Latest research suggests that if you want six pack abdominals or physique like a 100 meter sprinter, thenless is actually more. Spend Less Time in The Gym With This Cardio For Six Pack Abs Routine Which Will Finally Reveal Your Holy Grail.

H.I.T.T. - High Intensity Interval Training

Forget about the age old notion of spending hours on the treadmill. All you really need is 20 minutes, at a varied pace. New research has found that long state steady cardio can actually start burning muscle for energy. Muscle is your fat burner, yes, the more lean muscle you have the higher your metabolism.

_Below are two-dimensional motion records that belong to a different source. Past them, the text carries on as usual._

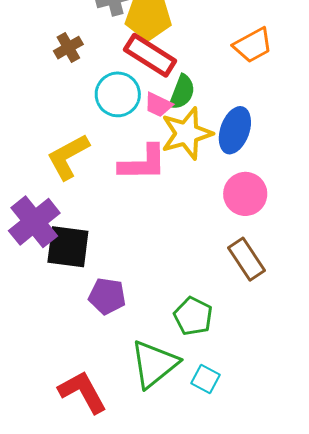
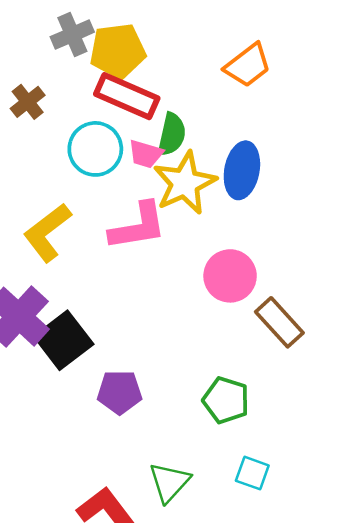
pink circle: (245, 194) -> (230, 276), moved
black square: (68, 247) -> (64, 340), turned -36
green triangle: (154, 364) -> (169, 482), moved, size x0.7

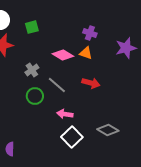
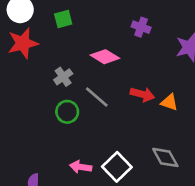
orange triangle: (86, 53) -> (169, 102), moved
pink arrow: (65, 114) -> (81, 167), moved
gray diamond: (108, 130) -> (165, 157), turned 30

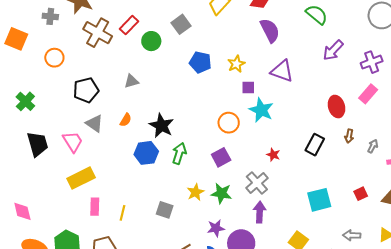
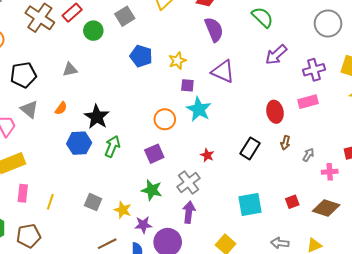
pink rectangle: (368, 94) -> (308, 102), turned 30
yellow star: (195, 192) -> (123, 210), moved, turned -30

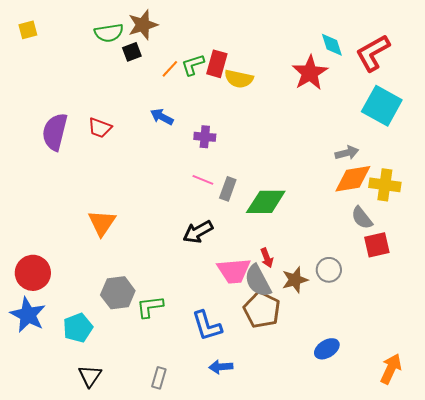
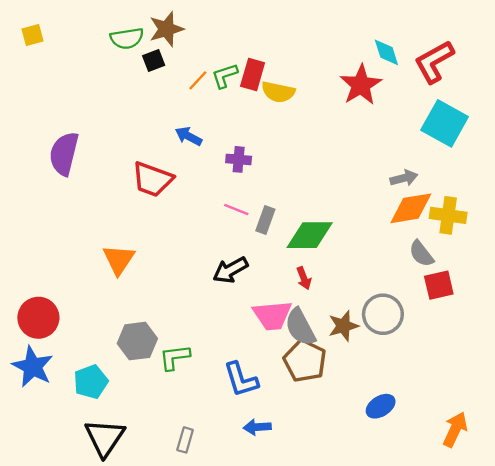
red trapezoid: (100, 128) -> (152, 179), moved, size x1.5
red arrow: (267, 258) -> (304, 278), moved
gray circle: (329, 270) -> (383, 314), size x1.4
black triangle: (90, 376) -> (105, 438), size x1.5

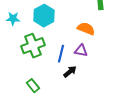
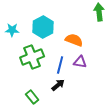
orange semicircle: (86, 29) -> (74, 40), moved
black arrow: (70, 72) -> (58, 85), moved

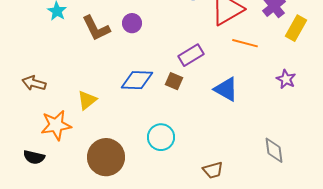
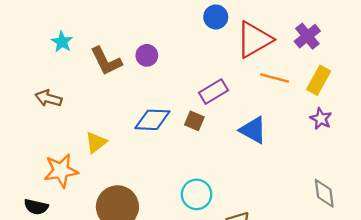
yellow rectangle: (296, 28) -> (319, 80), moved
brown arrow: (34, 83) -> (48, 98), moved
cyan circle: (161, 137) -> (197, 194), moved
gray diamond: (274, 150) -> (324, 193), moved

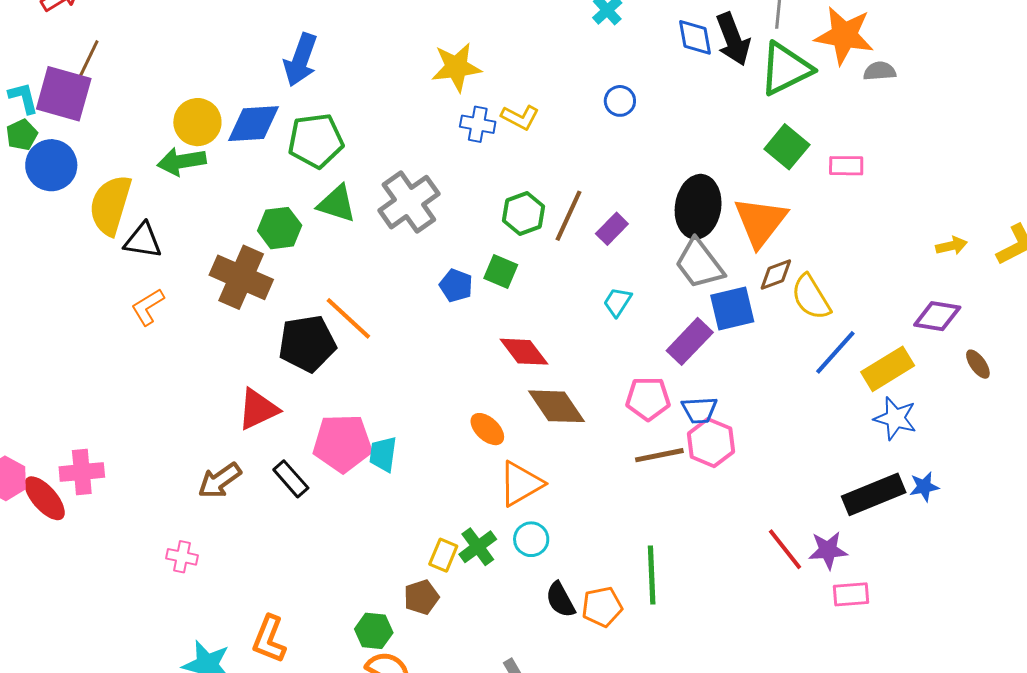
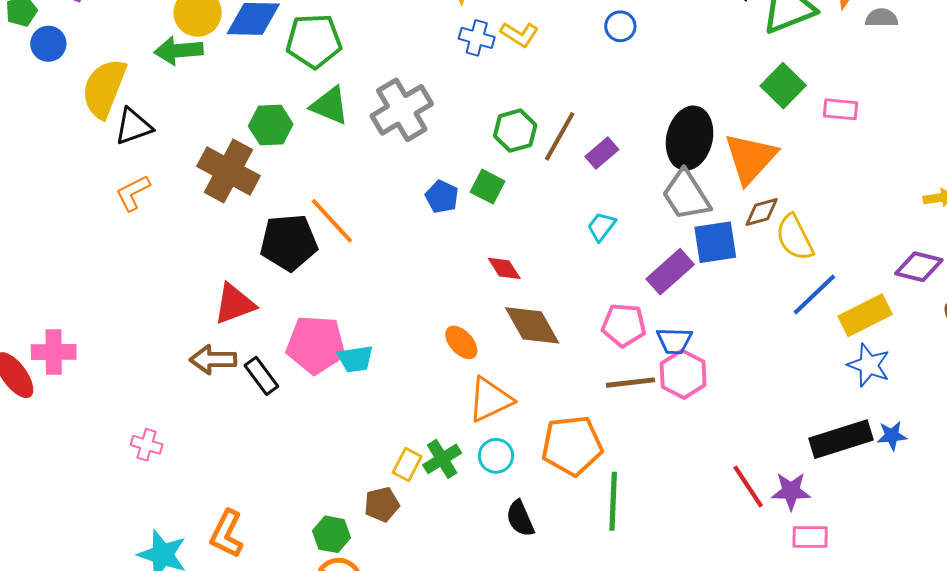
blue circle: (51, 165) -> (48, 44), size x0.7
black triangle: (143, 241) -> (133, 126), turned -33
red diamond: (524, 352) -> (504, 268), size x0.7
cyan trapezoid: (383, 454) -> (355, 359), turned -111
brown arrow: (220, 480) -> (213, 360), moved, turned 30
orange pentagon: (602, 607) -> (572, 446), moved, size x1.5

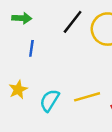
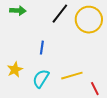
blue line: (31, 48) -> (42, 48), moved

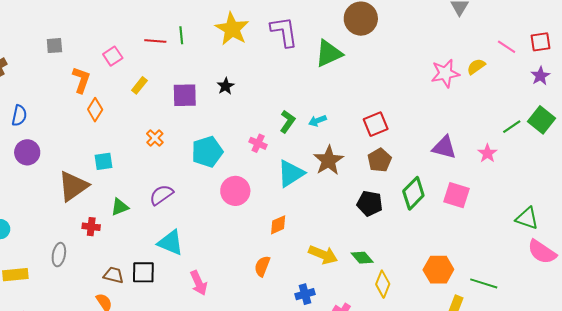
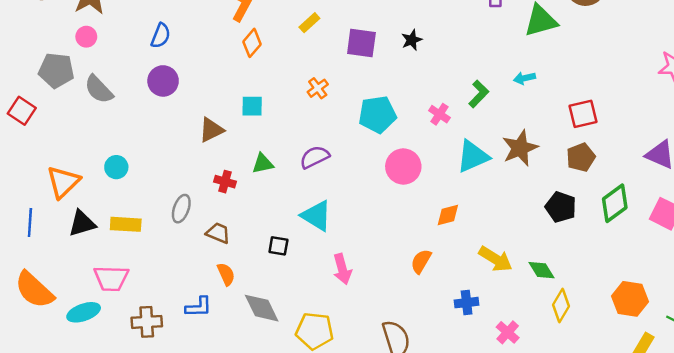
cyan arrow: (317, 121) -> (525, 78), moved
brown triangle: (73, 186) -> (211, 130), size x0.7
black square: (143, 272) -> (278, 246), size x0.7
brown trapezoid: (113, 275) -> (218, 233), moved

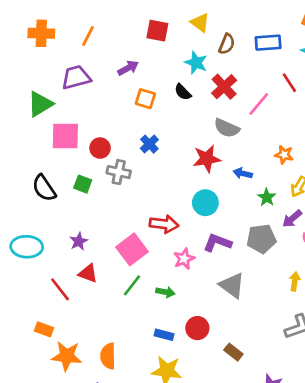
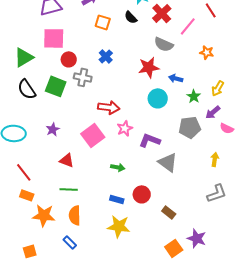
green triangle: (40, 104) -> (24, 57), moved
pink square: (65, 136) -> (54, 38), moved
orange star: (284, 155) -> (207, 52), moved
green square: (83, 184) -> (56, 86), size x1.5
cyan circle: (205, 203) -> (158, 98), moved
red arrow: (164, 224) -> (109, 107), moved
purple L-shape: (217, 243) -> (150, 140), moved
pink star: (184, 259) -> (125, 128), moved
red triangle: (88, 273) -> (67, 160), moved
green line: (132, 285) -> (69, 189), moved, turned 54
red line: (60, 289) -> (24, 172), moved

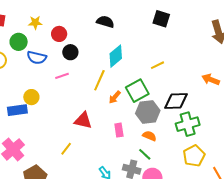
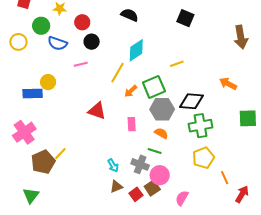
yellow line: (66, 149) -> (60, 154), moved
green line: (145, 154) -> (155, 151), turned -32

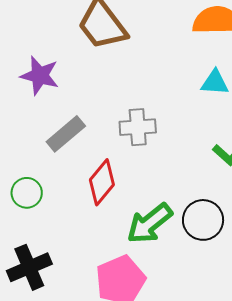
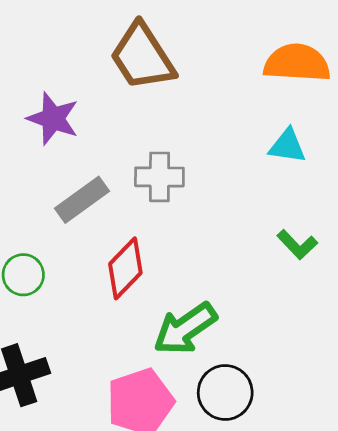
gray cross: (138, 127) -> (159, 177), moved
black circle: (203, 220) -> (225, 393), moved

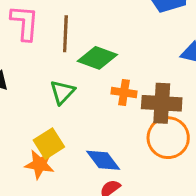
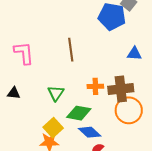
brown line: (65, 34) -> (71, 50), moved
green diamond: (97, 58) -> (79, 113), moved

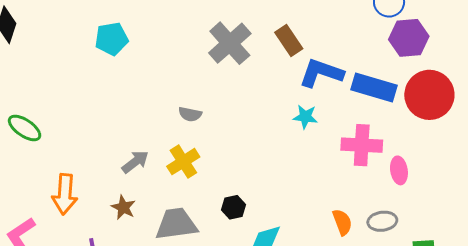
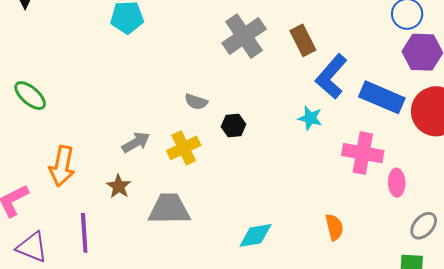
blue L-shape: (321, 73) -> (331, 77), turned -75
black hexagon: (234, 207) -> (233, 126), moved
gray ellipse: (382, 221) -> (424, 226), moved, turned -48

On the other hand HITT is anaerobic, as the intensity is varied. After a resistance training session your metabolism is continually raised as it tries to repair your body. This where Interval Training come in. With HITT your body's' metabolism is raised for up to the next 24 hours, sometimes up to 48 hours, so train with Intensity.

So when it comes to cardio for a six pack, next time your at the gym on your chosen cardio machine or going for a jog...try this. For the next 20 minutes -

This cardio for six pack abs is a hill style of HITT training. If you follow a healthy eating plan and weights program together with follow this routine for 3 days per week. You'll be increasing you intensity as you get faster, and you will reveal that flat waist line quicker then you ever thought possible.